SET PROBLEM A
In the forum thread about Kijiji's limit on free ads, which site does GuitarT find more effective than Kijiji?
SET PROBLEM B
Reproduce the portion of the Kijiji forum thread starting at "## guitarman2 (Aug" and ending at "wouldn't miss it.".
SET PROBLEM C
Carry on the forum thread about Kijiji's limit on free ads, beginning right after its final line.

# Kijiji limit on free ads



## Rick31797 (Apr 20, 2007)

Remember back when kijiji was free to list , then they had a limited of 10 free ads, then Ebay bought them, now the limit is 2 ads, when will it go from 1/ to 0 ....everything Ebay touches they mess up....and all this just pushes more people to use other sites..There are many yard sales on Facebook that don’t cost anything to use...and I won’t miss the kijij kooks.


----------



## 1SweetRide (Oct 25, 2016)

You mean Kijidiots.


----------



## vadsy (Dec 2, 2010)

1SweetRide said:


> You mean Kijidiots.


will this new move get rid of some of them?


----------



## guitarman2 (Aug 25, 2006)

Kijiji is now so over run with businesses pushing their stuff that its become almost useless to me when looking for something. I wouldn't miss it.


----------



## fretzel (Aug 8, 2014)

When did this happen? I have 4 ads right now. Going to try and post one more.


----------



## Chitmo (Sep 2, 2013)

I haven't had that problem.


----------



## fretzel (Aug 8, 2014)

It shows that we get 9. At least using the app.


----------



## GuitarT (Nov 23, 2010)

I've found Facebook Marketplace to be much more effective than Kijiji these days.


----------



## Robert1950 (Jan 21, 2006)

PROVIDED INFORMATION
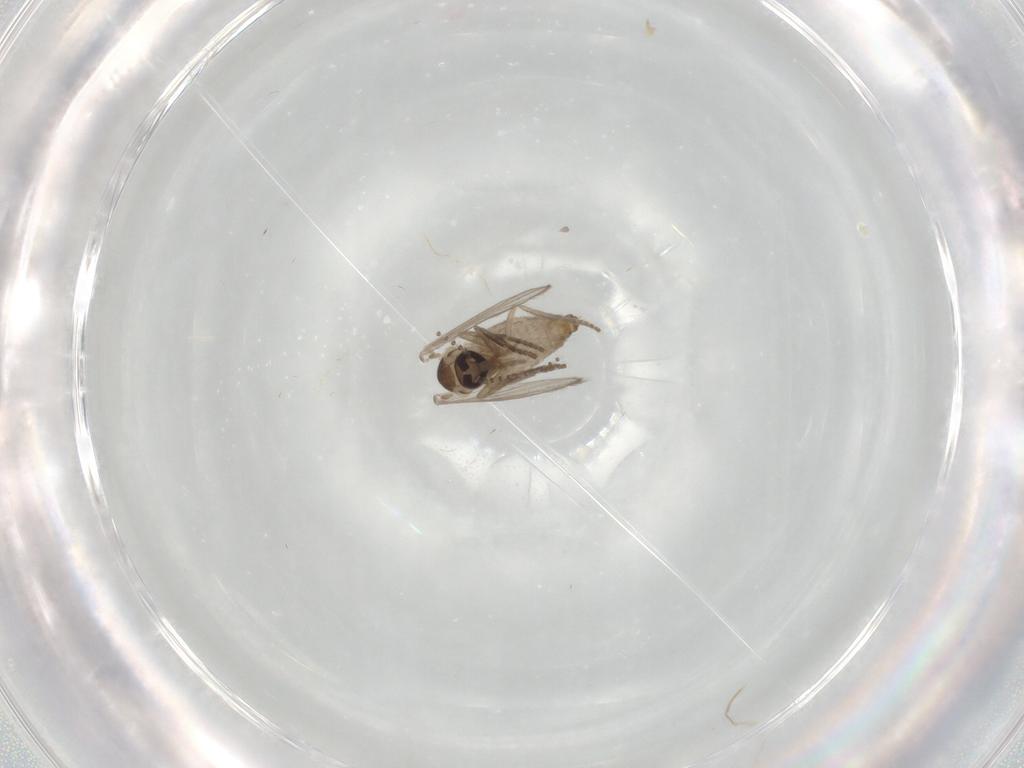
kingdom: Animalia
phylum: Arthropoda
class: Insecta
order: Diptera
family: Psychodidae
---
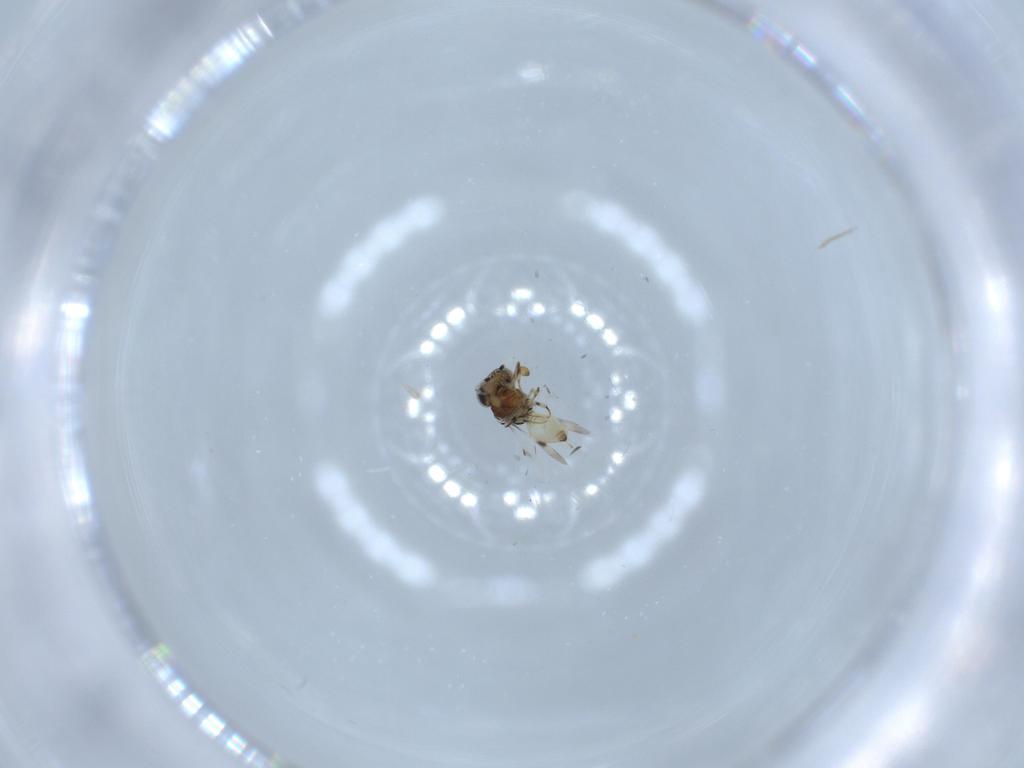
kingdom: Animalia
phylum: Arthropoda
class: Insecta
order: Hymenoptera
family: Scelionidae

RESULT A
Facebook Marketplace

RESULT B
## guitarman2 (Aug 25, 2006)

Kijiji is now so over run with businesses pushing their stuff that its become almost useless to me when looking for something. I wouldn't miss it.

RESULT C
I'm always behind on this news. 10 free ads last I remember. But I have never posted more one, except when I moved 3 years ago. When did eBay buy Kijiji???


----------



## colchar (May 22, 2010)

Rick31797 said:


> Remember back when kijiji was free to list , then they had a limited of 10 free ads, then Ebay bought them, now the limit is 2 ads, when will it go from 1/ to 0 ....everything Ebay touches they mess up....and all this just pushes more people to use other sites..There are many yard sales on Facebook that don’t cost anything to use...and I won’t miss the kijij kooks.



I had three active ads earlier today (one has since been deleted because I got rid of the item) so I don't know where you are getting this two ad limit from.


----------



## Diablo (Dec 20, 2007)

I have 6 ads up currently...haven't hit any limits. Get yer story straight, OP.


----------



## Robert1950 (Jan 21, 2006)

I'm already a member of the Facebook Edmonton Photographic Gear Group, so I just joined the Edmonton Music Gear Group and checked out the listings,....  big mistake. My Facebook account uses my middle name, my brother's birth-date and an different email that has no links to anything financial. I only use it for things like this and I post nothing personal. Call me overly cautious and mildly paranoid, like my pedestrian skills.


----------



## isoneedacoffee (Oct 31, 2014)

The two ad limit is specifically for services, but excludes within that same category moving.


----------



## Rick31797 (Apr 20, 2007)

Here you go , this is what I got.



Just wanted to let you know that we’ve made a little change and there’ll be a limit of 2 free postings in Services starting June 11*. But no sweat, with the new listing fee option, you can continue posting as many ads as you like. In fact, between now and June 11, if you post more than 2 ads, your additional ones will be free until they expire.


----------



## isoneedacoffee (Oct 31, 2014)

Rick31797 said:


> Here you go , this is what I got.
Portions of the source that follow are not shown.